PROVIDED ENTRIES
>>>>>
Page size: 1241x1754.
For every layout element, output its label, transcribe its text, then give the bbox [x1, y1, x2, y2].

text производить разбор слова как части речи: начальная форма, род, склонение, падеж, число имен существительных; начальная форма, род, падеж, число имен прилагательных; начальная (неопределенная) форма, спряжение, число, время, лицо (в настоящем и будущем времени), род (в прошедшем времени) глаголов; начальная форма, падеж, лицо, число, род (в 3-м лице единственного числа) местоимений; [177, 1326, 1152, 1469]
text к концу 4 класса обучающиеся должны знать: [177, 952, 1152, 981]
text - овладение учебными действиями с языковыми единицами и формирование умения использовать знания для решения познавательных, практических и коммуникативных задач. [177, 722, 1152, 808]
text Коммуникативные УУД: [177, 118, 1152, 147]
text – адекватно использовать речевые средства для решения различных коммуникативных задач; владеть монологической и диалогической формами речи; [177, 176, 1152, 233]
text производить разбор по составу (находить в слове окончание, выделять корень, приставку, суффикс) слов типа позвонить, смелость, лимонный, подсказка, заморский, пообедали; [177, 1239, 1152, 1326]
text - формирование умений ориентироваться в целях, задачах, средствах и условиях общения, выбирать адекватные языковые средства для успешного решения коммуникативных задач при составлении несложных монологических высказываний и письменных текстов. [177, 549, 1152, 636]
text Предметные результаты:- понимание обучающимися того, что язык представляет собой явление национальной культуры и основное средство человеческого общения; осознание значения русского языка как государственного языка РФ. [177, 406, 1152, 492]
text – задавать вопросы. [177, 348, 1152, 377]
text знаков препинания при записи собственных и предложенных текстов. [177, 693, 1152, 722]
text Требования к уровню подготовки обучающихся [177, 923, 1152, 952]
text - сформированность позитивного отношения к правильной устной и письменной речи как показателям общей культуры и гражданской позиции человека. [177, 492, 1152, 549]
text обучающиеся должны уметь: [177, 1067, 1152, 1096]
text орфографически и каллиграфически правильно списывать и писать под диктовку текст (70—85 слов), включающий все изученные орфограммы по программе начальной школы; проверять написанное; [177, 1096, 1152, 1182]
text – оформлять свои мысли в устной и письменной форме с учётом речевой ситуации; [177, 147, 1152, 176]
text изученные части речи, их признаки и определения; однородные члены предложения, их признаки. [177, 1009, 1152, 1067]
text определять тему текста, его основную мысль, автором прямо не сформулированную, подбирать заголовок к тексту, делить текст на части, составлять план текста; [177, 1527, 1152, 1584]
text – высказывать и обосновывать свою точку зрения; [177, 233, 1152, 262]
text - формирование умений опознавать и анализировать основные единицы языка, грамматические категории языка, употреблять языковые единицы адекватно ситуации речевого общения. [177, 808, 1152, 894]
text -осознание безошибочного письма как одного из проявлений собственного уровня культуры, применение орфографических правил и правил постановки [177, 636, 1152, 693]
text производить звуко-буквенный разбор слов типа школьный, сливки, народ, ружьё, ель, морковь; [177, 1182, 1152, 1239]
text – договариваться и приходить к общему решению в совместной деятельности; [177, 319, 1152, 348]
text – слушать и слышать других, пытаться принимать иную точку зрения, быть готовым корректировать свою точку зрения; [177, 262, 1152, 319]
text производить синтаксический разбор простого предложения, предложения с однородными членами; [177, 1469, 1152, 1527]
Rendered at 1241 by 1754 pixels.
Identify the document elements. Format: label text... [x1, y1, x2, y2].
<<<<<
ACTIVITY
Your task is to write out the lines from the one with "Rendered at 1241 by 1754 pixels." through the end of the records, exactly and with nothing added.

FINISHED TASK
Rendered at 1241 by 1754 pixels.
Identify the document elements. Format: label text... [x1, y1, x2, y2].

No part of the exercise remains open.